# The problem
Can you give every line of text in the items below as a JSON list of strings, one string per line, with blank lines left out?

**** Raw data

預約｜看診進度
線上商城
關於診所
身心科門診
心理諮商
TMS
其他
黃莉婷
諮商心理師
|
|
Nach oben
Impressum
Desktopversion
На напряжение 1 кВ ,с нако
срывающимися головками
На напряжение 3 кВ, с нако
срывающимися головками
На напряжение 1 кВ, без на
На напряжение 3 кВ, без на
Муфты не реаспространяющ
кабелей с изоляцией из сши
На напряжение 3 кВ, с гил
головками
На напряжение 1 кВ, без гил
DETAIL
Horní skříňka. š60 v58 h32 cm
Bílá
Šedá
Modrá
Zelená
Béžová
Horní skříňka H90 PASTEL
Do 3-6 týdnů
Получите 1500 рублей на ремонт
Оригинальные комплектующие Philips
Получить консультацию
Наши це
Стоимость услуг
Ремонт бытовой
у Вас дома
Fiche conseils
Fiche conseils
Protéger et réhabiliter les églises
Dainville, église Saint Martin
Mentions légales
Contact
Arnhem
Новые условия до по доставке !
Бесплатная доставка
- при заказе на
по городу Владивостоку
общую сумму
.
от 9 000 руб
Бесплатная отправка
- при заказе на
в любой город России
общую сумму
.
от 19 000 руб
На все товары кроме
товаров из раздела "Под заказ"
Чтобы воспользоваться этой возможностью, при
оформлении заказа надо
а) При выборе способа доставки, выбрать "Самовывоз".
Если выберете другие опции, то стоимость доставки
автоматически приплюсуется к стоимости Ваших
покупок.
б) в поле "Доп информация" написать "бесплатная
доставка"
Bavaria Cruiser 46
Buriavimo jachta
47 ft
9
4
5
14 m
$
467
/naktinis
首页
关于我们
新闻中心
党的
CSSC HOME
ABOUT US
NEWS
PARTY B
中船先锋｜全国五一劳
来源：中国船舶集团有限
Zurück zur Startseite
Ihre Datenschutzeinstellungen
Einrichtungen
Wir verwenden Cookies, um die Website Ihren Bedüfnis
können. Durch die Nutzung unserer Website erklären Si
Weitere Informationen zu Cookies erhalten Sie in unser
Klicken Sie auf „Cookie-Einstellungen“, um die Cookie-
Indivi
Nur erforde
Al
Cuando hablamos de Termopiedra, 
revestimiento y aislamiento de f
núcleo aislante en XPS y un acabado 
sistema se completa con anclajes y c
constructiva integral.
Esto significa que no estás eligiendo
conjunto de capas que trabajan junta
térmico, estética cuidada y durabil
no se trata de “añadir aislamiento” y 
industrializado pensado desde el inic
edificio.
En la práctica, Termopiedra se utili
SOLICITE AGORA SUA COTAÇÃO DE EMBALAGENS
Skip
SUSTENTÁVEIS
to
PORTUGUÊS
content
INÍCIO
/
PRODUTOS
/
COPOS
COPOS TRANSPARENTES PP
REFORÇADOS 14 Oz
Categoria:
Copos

********

# Answer box
[
  "預約｜看診進度",
  "線上商城",
  "關於診所",
  "身心科門診",
  "心理諮商",
  "TMS",
  "其他",
  "黃莉婷",
  "諮商心理師",
  "|",
  "|",
  "Nach oben",
  "Impressum",
  "Desktopversion",
  "На напряжение 1 кВ ,с нако",
  "срывающимися головками",
  "На напряжение 3 кВ, с нако",
  "срывающимися головками",
  "На напряжение 1 кВ, без на",
  "На напряжение 3 кВ, без на",
  "Муфты не реаспространяющ",
  "кабелей с изоляцией из сши",
  "На напряжение 3 кВ, с гил",
  "головками",
  "На напряжение 1 кВ, без гил",
  "DETAIL",
  "Horní skříňka. š60 v58 h32 cm",
  "Bílá",
  "Šedá",
  "Modrá",
  "Zelená",
  "Béžová",
  "Horní skříňka H90 PASTEL",
  "Do 3-6 týdnů",
  "Получите 1500 рублей на ремонт",
  "Оригинальные комплектующие Philips",
  "Получить консультацию",
  "Наши це",
  "Стоимость услуг",
  "Ремонт бытовой",
  "у Вас дома",
  "Fiche conseils",
  "Fiche conseils",
  "Protéger et réhabiliter les églises",
  "Dainville, église Saint Martin",
  "Mentions légales",
  "Contact",
  "Arnhem",
  "Новые условия до по доставке !",
  "Бесплатная доставка",
  "- при заказе на",
  "по городу Владивостоку",
  "общую сумму",
  ".",
  "от 9 000 руб",
  "Бесплатная отправка",
  "- при заказе на",
  "в любой город России",
  "общую сумму",
  ".",
  "от 19 000 руб",
  "На все товары кроме",
  "товаров из раздела \"Под заказ\"",
  "Чтобы воспользоваться этой возможностью, при",
  "оформлении заказа надо",
  "а) При выборе способа доставки, выбрать \"Самовывоз\".",
  "Если выберете другие опции, то стоимость доставки",
  "автоматически приплюсуется к стоимости Ваших",
  "покупок.",
  "б) в поле \"Доп информация\" написать \"бесплатная",
  "доставка\"",
  "Bavaria Cruiser 46",
  "Buriavimo jachta",
  "47 ft",
  "9",
  "4",
  "5",
  "14 m",
  "$",
  "467",
  "/naktinis",
  "首页",
  "关于我们",
  "新闻中心",
  "党的",
  "CSSC HOME",
  "ABOUT US",
  "NEWS",
  "PARTY B",
  "中船先锋｜全国五一劳",
  "来源：中国船舶集团有限",
  "Zurück zur Startseite",
  "Ihre Datenschutzeinstellungen",
  "Einrichtungen",
  "Wir verwenden Cookies, um die Website Ihren Bedüfnis",
  "können. Durch die Nutzung unserer Website erklären Si",
  "Weitere Informationen zu Cookies erhalten Sie in unser",
  "Klicken Sie auf „Cookie-Einstellungen“, um die Cookie-",
  "Indivi",
  "Nur erforde",
  "Al",
  "Cuando hablamos de Termopiedra, ",
  "revestimiento y aislamiento de f",
  "núcleo aislante en XPS y un acabado ",
  "sistema se completa con anclajes y c",
  "constructiva integral.",
  "Esto significa que no estás eligiendo",
  "conjunto de capas que trabajan junta",
  "térmico, estética cuidada y durabil",
  "no se trata de “añadir aislamiento” y ",
  "industrializado pensado desde el inic",
  "edificio.",
  "En la práctica, Termopiedra se utili",
  "SOLICITE AGORA SUA COTAÇÃO DE EMBALAGENS",
  "Skip",
  "SUSTENTÁVEIS",
  "to",
  "PORTUGUÊS",
  "content",
  "INÍCIO",
  "/",
  "PRODUTOS",
  "/",
  "COPOS",
  "COPOS TRANSPARENTES PP",
  "REFORÇADOS 14 Oz",
  "Categoria:",
  "Copos"
]